Analysed by the nonpartisan Brennan Center for Justice, the documents in question date from the administration of George W. Bush, and are the product of senior staffers’ efforts to refresh the secret Eisenhower-era plans made to ensure that the executive branch could ensure continuity of government in the event of nuclear war.
Though their purpose and existence is well known, these plans, known as “presidential emergency action documents” (PEADs), have largely remained secret since they were first drafted in the early Cold War era.
As spelled out by the Brennan Centre’s investigation, however, it has long been suspected that PEADs gave the president the authority to take extreme measures to close down national institutions and remove civil liberties – “to suspend habeas corpus, detain ‘dangerous persons; within the United States, censor news media, and prevent international travel.”

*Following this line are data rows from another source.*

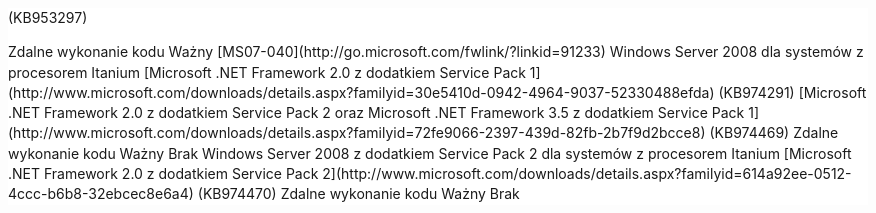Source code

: (KB953297)
</td>
<td style="border:1px solid black;">
Zdalne wykonanie kodu
</td>
<td style="border:1px solid black;">
Ważny
</td>
<td style="border:1px solid black;">
[MS07-040](http://go.microsoft.com/fwlink/?linkid=91233)
</td>
</tr>
<tr class="alternateRow">
<td style="border:1px solid black;">
Windows Server 2008 dla systemów z procesorem Itanium
</td>
<td style="border:1px solid black;">
[Microsoft .NET Framework 2.0 z dodatkiem Service Pack 1](http://www.microsoft.com/downloads/details.aspx?familyid=30e5410d-0942-4964-9037-52330488efda)  
(KB974291)  
[Microsoft .NET Framework 2.0 z dodatkiem Service Pack 2 oraz Microsoft .NET Framework 3.5 z dodatkiem Service Pack 1](http://www.microsoft.com/downloads/details.aspx?familyid=72fe9066-2397-439d-82fb-2b7f9d2bcce8)  
(KB974469)
</td>
<td style="border:1px solid black;">
Zdalne wykonanie kodu
</td>
<td style="border:1px solid black;">
Ważny
</td>
<td style="border:1px solid black;">
Brak
</td>
</tr>
<tr>
<td style="border:1px solid black;">
Windows Server 2008 z dodatkiem Service Pack 2 dla systemów z procesorem Itanium
</td>
<td style="border:1px solid black;">
[Microsoft .NET Framework 2.0 z dodatkiem Service Pack 2](http://www.microsoft.com/downloads/details.aspx?familyid=614a92ee-0512-4ccc-b6b8-32ebcec8e6a4)  
(KB974470)
</td>
<td style="border:1px solid black;">
Zdalne wykonanie kodu
</td>
<td style="border:1px solid black;">
Ważny
</td>
<td style="border:1px solid black;">
Brak
</td>
</tr>
</table>
 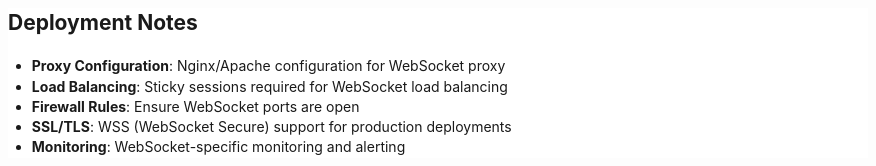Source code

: ## Deployment Notes

- **Proxy Configuration**: Nginx/Apache configuration for WebSocket proxy
- **Load Balancing**: Sticky sessions required for WebSocket load balancing
- **Firewall Rules**: Ensure WebSocket ports are open
- **SSL/TLS**: WSS (WebSocket Secure) support for production deployments
- **Monitoring**: WebSocket-specific monitoring and alerting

According to the centre, which secured details of the Bush administration’s review via freedom of information requests, the War-on-Terror-era staff looking into the extent and limits of the PEADs and adjacent documents found them to be “very broad” – and in particular one that could theoretically allow the president to close down the internet.
“At least one of the documents under review,” write the centre’s investigators, “was designed to implement the emergency authorities contained in Section 706 of the Communications Act. During World War II, Congress granted the president authority to shut down or seize control of ‘“any facility or station for wire communication’ upon proclamation ‘that there exists a state or threat of war involving the United States’.
“This frighteningly expansive language was, at the time, hemmed in by Americans’ limited use of telephone calls and telegrams. Today, however, a president willing to test the limits of his or her authority might interpret “wire communications” to encompass the internet – and therefore claim a ‘kill switch’ over vast swaths of electronic communication.”
By the time the review in question was completed, the Bush administration had already faced years of criticism over its dramatic expansion of the government’s ability to circumvent previously standard practices when it came to the arrest and detention of suspects and the surveillance of everyday Americans.
Along with the increased use of torture and “extraordinary rendition” – the practice of abducting suspected terrorists in other countries and transporting them via secret flights to detention facilities beyond US borders – the administration was also heavily criticised for authorising the National Security Agency to eavesdrop on Americans’ international phone and email communications without first obtaining warrants from courts.